SELECTED TEXT:

··········

Wound infiltration, especially by using a catheter, is associated with an opioid-sparing effect of 23%, which I personally think is a clinically significant effect. Problems with continuous infusion wound catheters are wound problems, dislocation of the catheter and repetitive wet dressings of the wound. Although this method of pain relief is attractive and useful, more study of the optimal administration technique is required. PROSPECT (the group that provides procedure specific pain relief guidelines) also suggests that wound infiltration is a very useful method to use.


Wound infiltration with local anaesthetics has been investigated as a potentially useful method for providing analgesia after caesarean delivery, but the literature is inconclusive.


The objective is to assess the efficacy of local anaesthetic wound infiltration in reducing pain scores and opioid consumption in women undergoing caesarean delivery.


Systematic review of randomised controlled trials with meta-analyses.


MEDLINE, EMBASE, CINAHL, and Cochrane Central Register of Controlled trials (CENTRAL) until December 2015.


Randomised controlled trials that assessed the efficacy of local anaesthetic wound infiltration using an infusion or single injection technique for postcaesarean section analgesia.

··········

LISTED RECORDS:
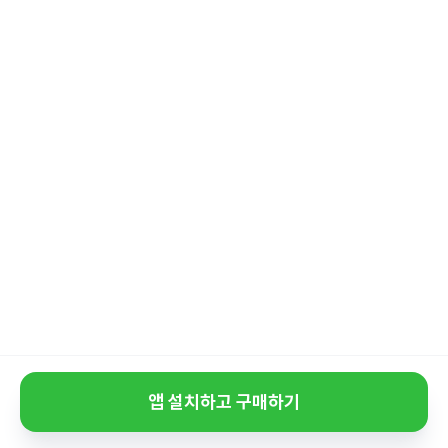
앱 설치하고 구매하기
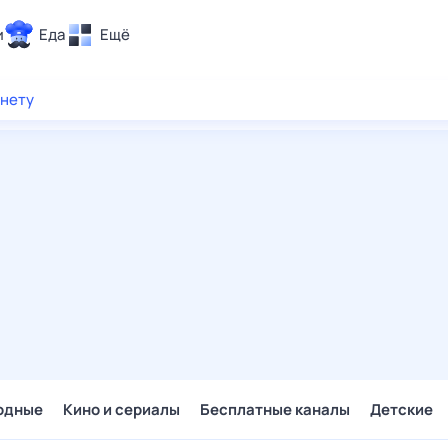
и
Еда
Ещё
Почта
рнету
ия и отдых
Поиск
Погода
ТВ-программа
и и тренды
 ситуации
 вместе
Помощь
одные
Кино и сериалы
Бесплатные каналы
Детские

··········

WORK INSTRUCTION: Continue the text on local anaesthetic wound infiltration after caesarean delivery, picking up after its last sentence.

ANSWER SECTION:
A total of 21 studies were included in the final analysis (11 studies using an infusion technique and 10 studies using single infiltration). Local anaesthetic wound infiltration significantly decreased opioid consumption at 24 h [mean difference -9.69 mg morphine equivalents, 95% confidence interval (CI), -14.85 to -4.52] and pain scores after 24 h at rest (mean difference -0.36, 95% CI, -0.58 to -0.14) and on movement (mean difference -0.61, 95% CI, -1.19 to -0.03). Subgroup analysis did not suggest a difference in primary outcomes between infusions and single infiltration. Opioid consumption was reduced in patients who did not receive intrathecal morphine but not in those who received intrathecal morphine, although there were very little data in patients receiving intrathecal morphine. Pain scores at rest and on movement at 24 h were reduced with catheter placement below the fascia but not above the fascia. There were no statistically significant reductions in nausea, vomiting or pruritus with local anaesthetic infiltration.


Local anaesthetic wound infiltration reduces postoperative opioid consumption but had minimal effect on pain scores and did not reduce opioid-related side-effects in women who had undergone delivery by caesarean section. The review is limited by a paucity of studies using intrathecal morphine and by the indirect comparisons performed for subgroup analyses.